Texto extraído —
Anaximandro Amorim (1978) é escritor,
advogado, bacharel em Direito pela Universidade Federal do Espírito Santo
(UFES) e pós-graduado em Direito pela Escola da Magistratura do Trabalho da 17ª
Região (EMATRA - 17ª Região). Membro da Associação dos Professores de Francês
do Estado do Espírito Santo (APFES), do Conselho Estadual de Cultura, da
Academia Espírito-Santense de Letras e da Academia de Letras Humberto de
Campos, de Vila Velha/ES. Confira, abaixo, a crônica “Very Well, Rubem, Very
well”:
"Braga-me,
Rubem, Braga"

Dados fornecidos —
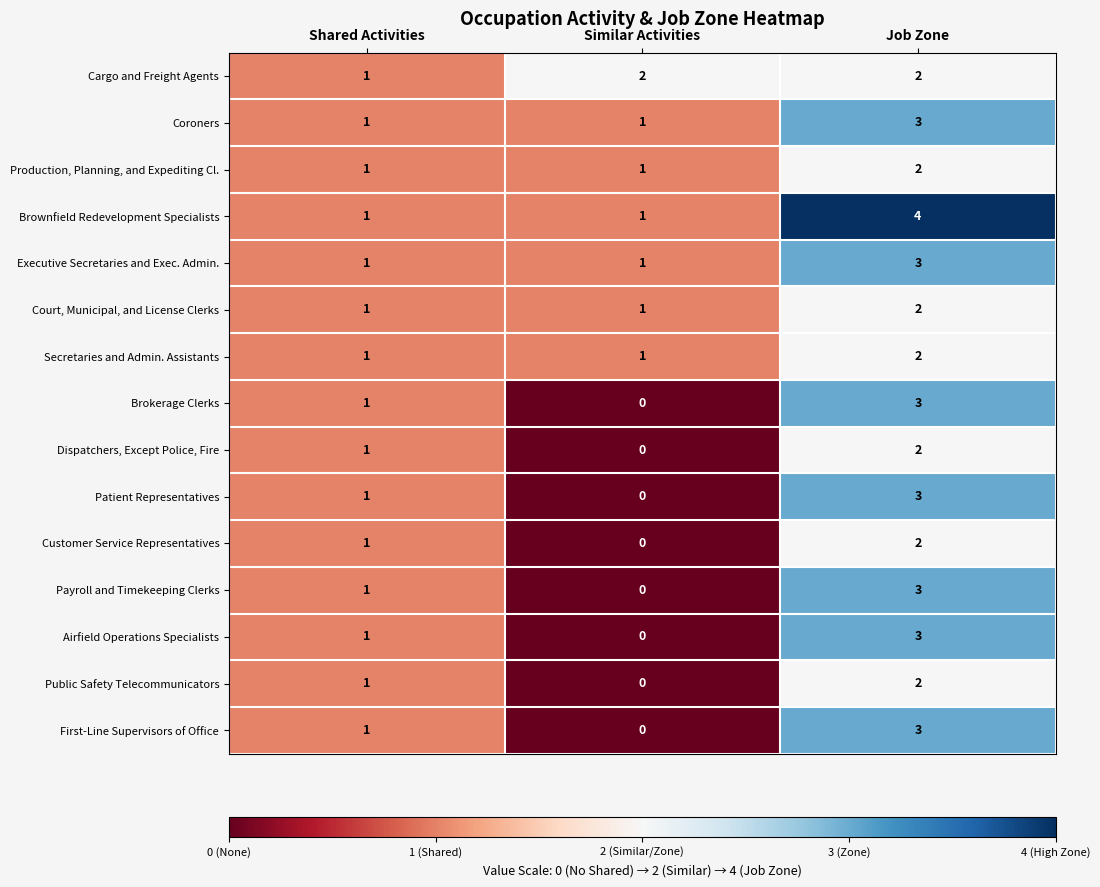

Rank the categories by Customer Service Representatives value from lowest to highest.

Similar Activities, Shared Activities, Job Zone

Aplicando a leitura —
• a. Responda, com base no texto sobre Anaximandro Amorim:
(i) Em que universidade ele se formou bacharel em Direito?
(ii) A Academia de Letras Humberto de Campos fica em que cidade?
(iii) Qual é o título da crônica apresentada?
• b. Escreva a sequência do texto sobre Anaximandro Amorim, prosseguindo a crônica depois da última linha apresentada.
A listagem não tem relação com o texto sobre Anaximandro Amorim.

Respostas às tarefas —
• a.
(i) Na Universidade Federal do Espírito Santo (UFES).
(ii) Em Vila Velha/ES.
(iii) "Very Well, Rubem, Very well".

• b.
Zuzu Fontes
No ano do
centenário do cronista capixaba Rubem Braga (1913 - 1990), resolvi homenageá-lo
visitando seus escritos. Comprei o seu "Um pé de milho" por uma
bagatela (nem dez reais) e estou saboreando cada crônica. Uma delas me chamou a
atenção: foi o texto "Aula de inglês", bem humorado relato em que o
cronista se diz assustado ao não saber o que significa a palavra handkerchief
(lenço), mas aliviado ao acertar a palavra ashtray (cinzeiro). Por fim,
Braga termina espantado: será que um dia encontraria o embaixador britânico e
perguntaria is it an ashtray para ele?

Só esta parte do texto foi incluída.